== Material for this exercise ==
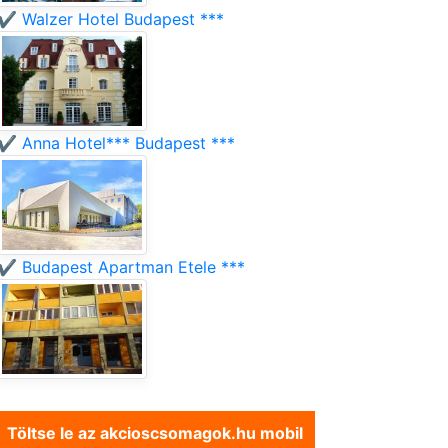
✔️ Walzer Hotel Budapest ***
✔️ Anna Hotel*** Budapest ***
✔️ Budapest Apartman Etele ***
Töltse le az akcioscsomagok.hu mobil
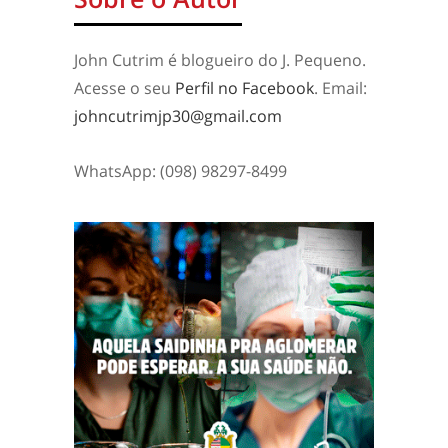
John Cutrim é blogueiro do J. Pequeno.
Acesse o seu
Perfil no Facebook
. Email:
johncutrimjp30@gmail.com
WhatsApp: (098) 98297-8499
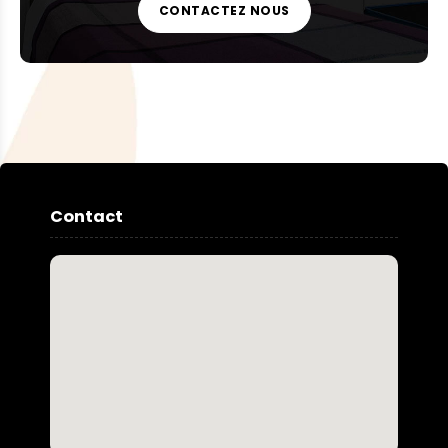
CONTACTEZ NOUS
Contact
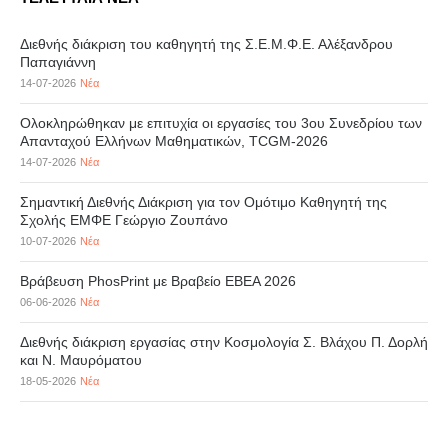
Διεθνής διάκριση του καθηγητή της Σ.Ε.Μ.Φ.Ε. Αλέξανδρου
Παπαγιάννη
14-07-2026
Νέα
Ολοκληρώθηκαν με επιτυχία οι εργασίες του 3ου Συνεδρίου των
Απανταχού Ελλήνων Μαθηματικών, TCGM-2026
14-07-2026
Νέα
Σημαντική Διεθνής Διάκριση για τον Ομότιμο Καθηγητή της
Σχολής ΕΜΦΕ Γεώργιο Ζουπάνο
10-07-2026
Νέα
Βράβευση PhosPrint με Βραβείο ΕΒΕΑ 2026
06-06-2026
Νέα
Διεθνής διάκριση εργασίας στην Κοσμολογία Σ. Βλάχου Π. Δορλή
και Ν. Μαυρόματου
18-05-2026
Νέα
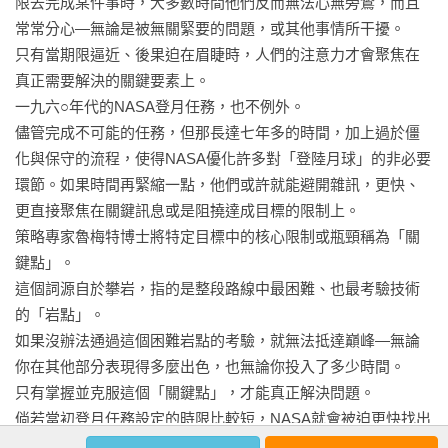
限去完成某件事時，大多數時間他們反而無法心無旁鶩，而且
常常分心—無論是被無關緊要的問題，或其他事情所干擾。

只有當期限逼近、後果迫在眉睫時，人們的注意力才會聚焦在
真正需要解決的關鍵要素上。

一九六○年代的NASA登月任務，也不例外。

儘管完成不可能的任務，但那長達七年多的時間，加上過於僵
化與保守的流程，使得NASA優化許多對「登陸月球」的非必要
環節。如果時間再緊縮一點，他們或許就能避開雜訊，更快、
更直接聚焦在關鍵訊息或是阻撓達成目標的限制上。

策略專家魯梅特博士將特定目標中的核心限制或瓶頸稱為「關
鍵點」。

這個詞源自於攀岩，指的是整段路線中最困難、也最考驗技術
的「岩點」。

如果沒辦法通過這個困難岩點的考驗，就無法抵達巔峰—無論
你在其他部分表現得多麼出色，也無論你投入了多少時間。

只有掌握並克服這個「關鍵點」，才能真正解決問題。

倘若當初登月任務設定的時限比較短，NASA就會被迫更快找出
的「關鍵點」，以此作為流程優化的考量。
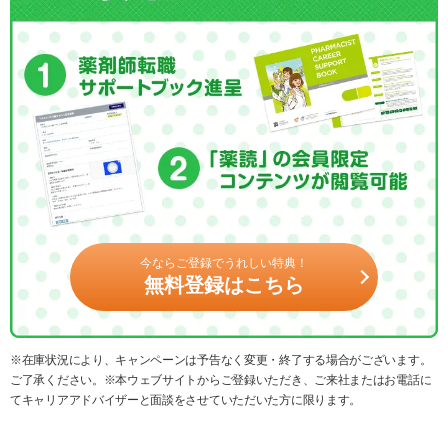
今ならご登録でうれしい特典！
無料登録はこちら
※在庫状況により、キャンペーンは予告なく変更・終了する場合がございます。
ご了承ください。※本ウェブサイトからご登録いただき、ご来社またはお電話に
てキャリアアドバイザーと面談をさせていただいた方に限ります。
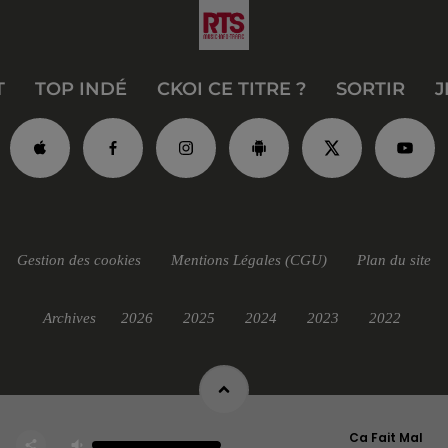
T
TOP INDÉ
CKOI CE TITRE ?
SORTIR
J
Gestion des cookies
Mentions Légales (CGU)
Plan du site
Archives
2026
2025
2024
2023
2022
Ca Fait Mal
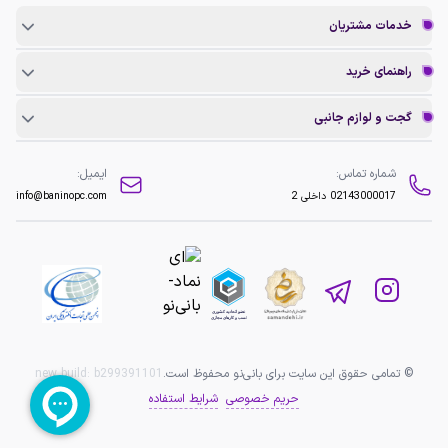
خدمات مشتریان
راهنمای خرید
گجت و لوازم جانبی
شماره تماس:
ایمیل:
02143000017
داخلی 2
info@baninopc.com
© تمامی حقوق این سایت برای بانی‌نو محفوظ است.
b299391101
new build:
حریم خصوصی
شرایط استفاده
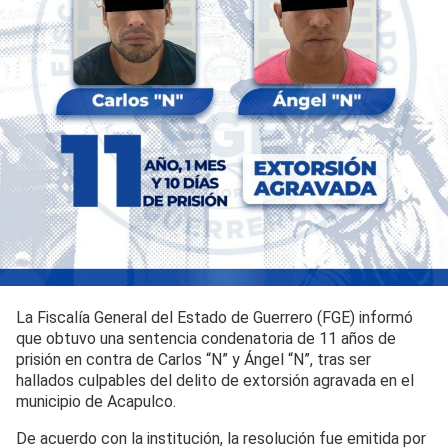
La Fiscalía General del Estado de Guerrero (FGE) informó
que obtuvo una sentencia condenatoria de 11 años de
prisión en contra de Carlos “N” y Ángel “N”, tras ser
hallados culpables del delito de extorsión agravada en el
municipio de Acapulco.
De acuerdo con la institución, la resolución fue emitida por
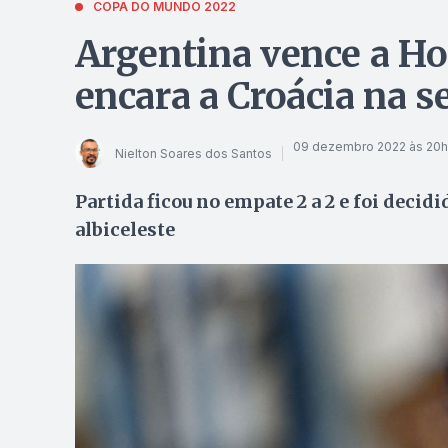
COPA DO MUNDO 2022
Argentina vence a Ho
encara a Croácia na s
09 dezembro 2022 às 20
Nielton Soares dos Santos
Partida ficou no empate 2 a 2 e foi decid
albiceleste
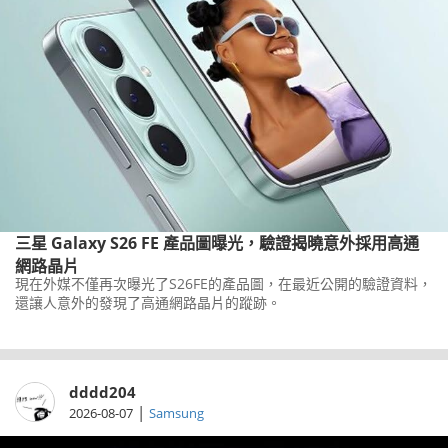
三星 Galaxy S26 FE 產品圖曝光，驗證揭曉意外採用高通
網路晶片
現在外媒不僅再次曝光了S26FE的產品圖，在最近公開的驗證資料，
還讓人意外的發現了高通網路晶片的蹤跡。
dddd204
|
2026-08-07
Samsung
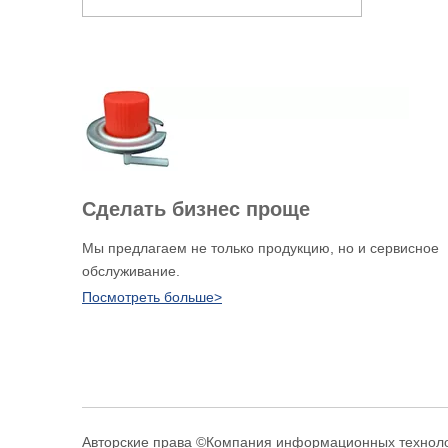
Сделать бизнес проще
Мы предлагаем не только продукцию, но и сервисное
обслуживание.
Посмотреть больше>
Авторские права ©
Компания информационных техноло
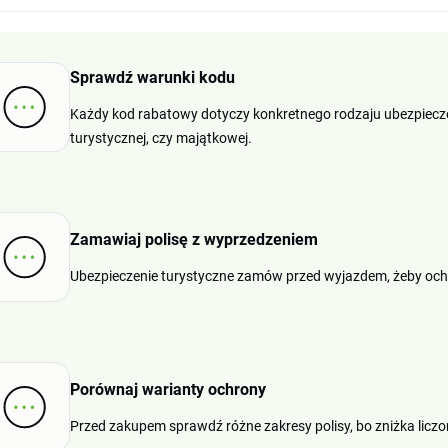
Sprawdź warunki kodu
Każdy kod rabatowy dotyczy konkretnego rodzaju ubezpieczeni
turystycznej, czy majątkowej.
Zamawiaj polisę z wyprzedzeniem
Ubezpieczenie turystyczne zamów przed wyjazdem, żeby och
Porównaj warianty ochrony
Przed zakupem sprawdź różne zakresy polisy, bo zniżka licz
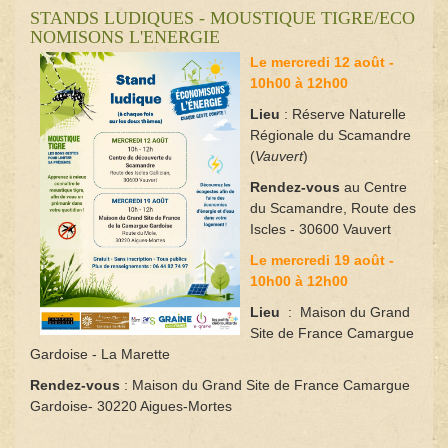
STANDS LUDIQUES - MOUSTIQUE TIGRE/ECO
NOMISONS L'ENERGIE
Le mercredi 12 août -
10h00 à 12h00
Lieu
: Réserve Naturelle
Régionale du Scamandre
(
Vauvert
)
Rendez-vous
au Centre
du Scamandre, Route des
Iscles - 30600 Vauvert
Le mercredi 19 août -
10h00 à 12h00
Lieu
: Maison du Grand
Site de France Camargue
Gardoise - La Marette
Rendez-vous
: Maison du Grand Site de France Camargue
Gardoise- 30220 Aigues-Mortes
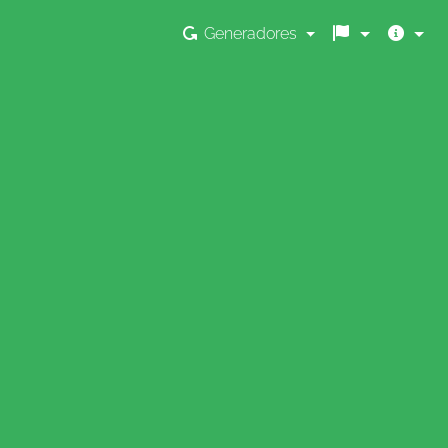
Generadores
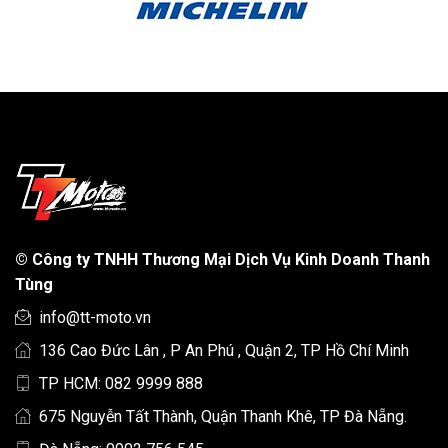
©
Công ty TNHH Thương Mại Dịch Vụ Kinh Doanh Thanh
Tùng
info@tt-moto.vn
136 Cao Đức Lân , P An Phú , Quận 2, TP Hồ Chí Minh
TP HCM: 082 9999 888
675 Nguyễn Tất Thành, Quận Thanh Khê, TP Đà Nẵng.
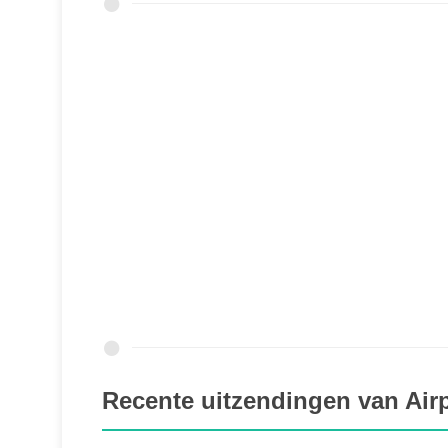
Recente uitzendingen van Air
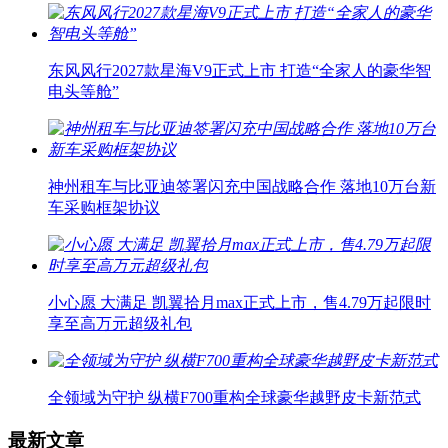
东风风行2027款星海V9正式上市 打造“全家人的豪华智
电头等舱”
神州租车与比亚迪签署闪充中国战略合作 落地10万台新
车采购框架协议
小心愿 大满足 凯翼拾月max正式上市，售4.79万起限时
享至高万元超级礼包
全领域为守护 纵横F700重构全球豪华越野皮卡新范式
最新文章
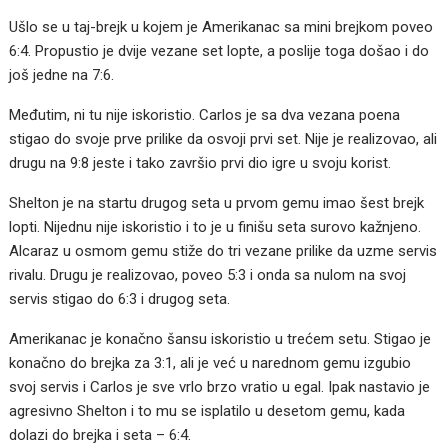
Ušlo se u taj-brejk u kojem je Amerikanac sa mini brejkom poveo
6:4. Propustio je dvije vezane set lopte, a poslije toga došao i do
još jedne na 7:6.
Međutim, ni tu nije iskoristio. Carlos je sa dva vezana poena
stigao do svoje prve prilike da osvoji prvi set. Nije je realizovao, ali
drugu na 9:8 jeste i tako završio prvi dio igre u svoju korist.
Shelton je na startu drugog seta u prvom gemu imao šest brejk
lopti. Nijednu nije iskoristio i to je u finišu seta surovo kažnjeno.
Alcaraz u osmom gemu stiže do tri vezane prilike da uzme servis
rivalu. Drugu je realizovao, poveo 5:3 i onda sa nulom na svoj
servis stigao do 6:3 i drugog seta.
Amerikanac je konačno šansu iskoristio u trećem setu. Stigao je
konačno do brejka za 3:1, ali je već u narednom gemu izgubio
svoj servis i Carlos je sve vrlo brzo vratio u egal. Ipak nastavio je
agresivno Shelton i to mu se isplatilo u desetom gemu, kada
dolazi do brejka i seta – 6:4.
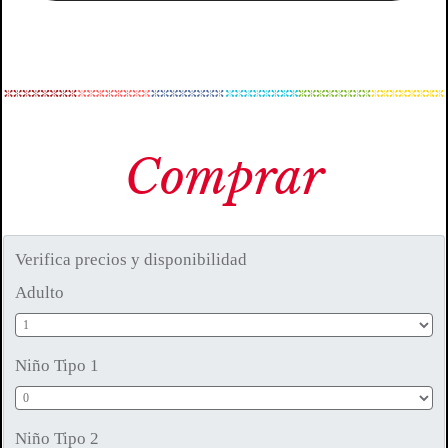
Comprar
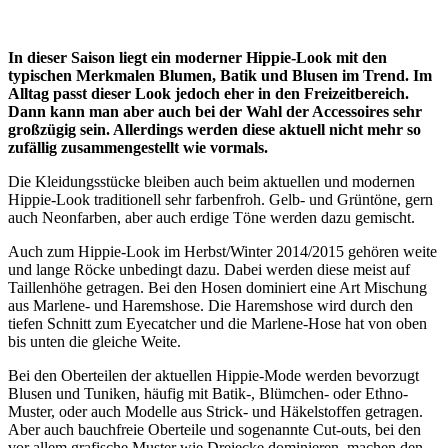
In dieser Saison liegt ein moderner Hippie-Look mit den
typischen Merkmalen Blumen, Batik und Blusen im Trend. Im
Alltag passt dieser Look jedoch eher in den Freizeitbereich.
Dann kann man aber auch bei der Wahl der Accessoires sehr
großzügig sein. Allerdings werden diese aktuell nicht mehr so
zufällig zusammengestellt wie vormals.
Die Kleidungsstücke bleiben auch beim aktuellen und modernen
Hippie-Look traditionell sehr farbenfroh. Gelb- und Grüntöne, gern
auch Neonfarben, aber auch erdige Töne werden dazu gemischt.
Auch zum Hippie-Look im Herbst/Winter 2014/2015 gehören weite
und lange Röcke unbedingt dazu. Dabei werden diese meist auf
Taillenhöhe getragen. Bei den Hosen dominiert eine Art Mischung
aus Marlene- und Haremshose. Die Haremshose wird durch den
tiefen Schnitt zum Eyecatcher und die Marlene-Hose hat von oben
bis unten die gleiche Weite.
Bei den Oberteilen der aktuellen Hippie-Mode werden bevorzugt
Blusen und Tuniken, häufig mit Batik-, Blümchen- oder Ethno-
Muster, oder auch Modelle aus Strick- und Häkelstoffen getragen.
Aber auch bauchfreie Oberteile und sogenannte Cut-outs, bei den
vor allem grafische Muster wie Dreiecke dominieren, machen den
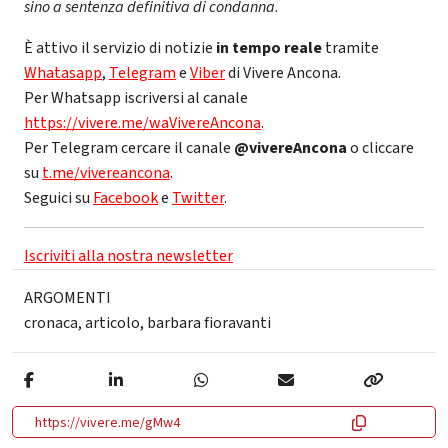
sino a sentenza definitiva di condanna.
È attivo il servizio di notizie
in tempo reale
tramite
Whatasapp
,
Telegram
e
Viber
di Vivere Ancona.
Per Whatsapp iscriversi al canale
https://vivere.me/waVivereAncona
.
Per Telegram cercare il canale
@vivereAncona
o cliccare
su
t.me/vivereancona
.
Seguici su
Facebook
e
Twitter
.
Iscriviti alla nostra newsletter
ARGOMENTI
cronaca
,
articolo
,
barbara fioravanti
https://vivere.me/gMw4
===
Exercise directions — How many lines in the items contain the string "getragen"? Case counts; reply with the number alone.

Result of the task — 2